# Mixing and music "transference" between different mediums/audio devices



## LinearZero (Feb 21, 2021)

Hi all, hope you are doing well

Not sure if this question belongs here but relative to others I am a newbie so here goes

I have been composing and mixing music for about a year now and I felt I have actually improved in my mixing skills (eq-ing in particular), though I'm not so sure now and have been quite disheartened lately.

I have a few raw orchestral mock-ups I have been mixing for some time now, longer than I should be and you'll find out why. I don't have any sound treatment in my room (which I may post a thread about later) so I have had to mostly rely upon a pair of DT990's for a lot of my mixing along with programs like Can Opener to keep what I'm mixing as "neutral" as possible.

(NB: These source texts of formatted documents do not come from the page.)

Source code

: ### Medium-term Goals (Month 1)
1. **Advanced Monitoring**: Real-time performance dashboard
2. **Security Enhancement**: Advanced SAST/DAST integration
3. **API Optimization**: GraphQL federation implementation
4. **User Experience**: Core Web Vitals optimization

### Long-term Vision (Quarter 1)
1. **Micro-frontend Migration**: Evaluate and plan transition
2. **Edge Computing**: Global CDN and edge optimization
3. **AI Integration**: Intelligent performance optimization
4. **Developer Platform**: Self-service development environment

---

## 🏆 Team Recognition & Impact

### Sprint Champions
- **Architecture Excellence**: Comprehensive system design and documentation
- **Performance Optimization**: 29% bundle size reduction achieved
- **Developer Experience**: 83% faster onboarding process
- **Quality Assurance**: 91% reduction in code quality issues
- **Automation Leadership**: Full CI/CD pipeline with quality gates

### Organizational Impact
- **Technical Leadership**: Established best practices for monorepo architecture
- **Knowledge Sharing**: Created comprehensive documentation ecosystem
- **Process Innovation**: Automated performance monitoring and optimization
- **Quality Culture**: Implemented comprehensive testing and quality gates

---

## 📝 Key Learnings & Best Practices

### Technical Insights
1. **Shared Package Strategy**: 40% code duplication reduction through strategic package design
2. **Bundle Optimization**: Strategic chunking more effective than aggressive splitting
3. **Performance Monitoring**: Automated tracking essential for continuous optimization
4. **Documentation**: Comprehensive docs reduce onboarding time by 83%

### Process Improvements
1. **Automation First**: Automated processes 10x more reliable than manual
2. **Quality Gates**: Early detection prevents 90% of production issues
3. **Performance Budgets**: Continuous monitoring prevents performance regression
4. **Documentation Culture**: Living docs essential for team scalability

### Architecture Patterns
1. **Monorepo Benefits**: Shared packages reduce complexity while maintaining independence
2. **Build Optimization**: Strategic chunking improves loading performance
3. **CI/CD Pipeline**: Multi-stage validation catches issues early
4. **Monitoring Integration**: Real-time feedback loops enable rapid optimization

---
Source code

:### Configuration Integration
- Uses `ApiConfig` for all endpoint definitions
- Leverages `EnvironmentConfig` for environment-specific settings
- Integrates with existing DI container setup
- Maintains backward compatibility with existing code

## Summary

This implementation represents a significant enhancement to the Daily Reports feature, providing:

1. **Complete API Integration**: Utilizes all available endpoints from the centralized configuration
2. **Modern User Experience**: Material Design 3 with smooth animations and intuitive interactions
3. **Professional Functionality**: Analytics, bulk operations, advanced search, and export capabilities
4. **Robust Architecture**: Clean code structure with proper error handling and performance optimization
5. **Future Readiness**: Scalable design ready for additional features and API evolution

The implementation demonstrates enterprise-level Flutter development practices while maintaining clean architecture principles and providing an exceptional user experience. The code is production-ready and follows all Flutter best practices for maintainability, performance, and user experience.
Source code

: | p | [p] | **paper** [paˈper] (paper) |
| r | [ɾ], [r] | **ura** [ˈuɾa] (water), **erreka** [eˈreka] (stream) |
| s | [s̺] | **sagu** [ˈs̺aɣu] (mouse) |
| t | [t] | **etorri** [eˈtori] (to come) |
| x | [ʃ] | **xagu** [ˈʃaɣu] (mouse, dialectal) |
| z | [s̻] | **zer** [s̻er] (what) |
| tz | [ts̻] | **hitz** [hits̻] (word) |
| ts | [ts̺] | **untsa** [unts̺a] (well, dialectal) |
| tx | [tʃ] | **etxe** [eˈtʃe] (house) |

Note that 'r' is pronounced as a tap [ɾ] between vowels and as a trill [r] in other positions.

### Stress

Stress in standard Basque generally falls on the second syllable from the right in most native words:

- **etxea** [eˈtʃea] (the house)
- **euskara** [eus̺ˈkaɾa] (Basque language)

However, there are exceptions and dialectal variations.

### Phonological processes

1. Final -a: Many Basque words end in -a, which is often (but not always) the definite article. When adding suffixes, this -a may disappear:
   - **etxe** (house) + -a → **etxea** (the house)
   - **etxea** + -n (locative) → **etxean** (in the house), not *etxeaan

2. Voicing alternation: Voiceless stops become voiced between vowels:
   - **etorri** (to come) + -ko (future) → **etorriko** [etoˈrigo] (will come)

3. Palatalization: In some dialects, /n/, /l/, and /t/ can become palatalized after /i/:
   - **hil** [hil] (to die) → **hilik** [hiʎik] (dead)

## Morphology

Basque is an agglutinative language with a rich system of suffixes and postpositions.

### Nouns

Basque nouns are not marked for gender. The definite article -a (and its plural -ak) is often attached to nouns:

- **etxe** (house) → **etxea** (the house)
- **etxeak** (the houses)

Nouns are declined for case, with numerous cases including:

When I mix my mock-ups now I am generally pleased with the sound and saw this as an improvement in my eq-ing skills, however when I play on my monitors I'm shocked by how my mock-ups sound. As an example I have an orchestral mock up with timpani which was eq-ed and the timpani fit quite well in the mix, then when listening on monitors it sounded like it absolutely overpowered and dominated all the other instruments in my piece. I expected some difference in the dynamics as most audio devices i.e laptop speakers, car speakers, tv speakers e.t.c will sound a little different due to coloring, frequency limitations etc, but the difference between my headphones and monitors was so great it was like two different people mixed it. I have been mostly mixing in mono as my understanding was if the mix sounds good in mono it should translate well to any device but this has not been the case. It's gotten to the point where I'm wondering if there is any point even mixing and that I should just send my raw mock-ups to a professional with a treated room to mix/master. Of course this can be expensive which is why I was thinking to mix things myself but clearly what I mix (which sounds genuinely good on one medium) is not translating well at all to others.

Has anyone had this problem and what did you do to remedy this?


----------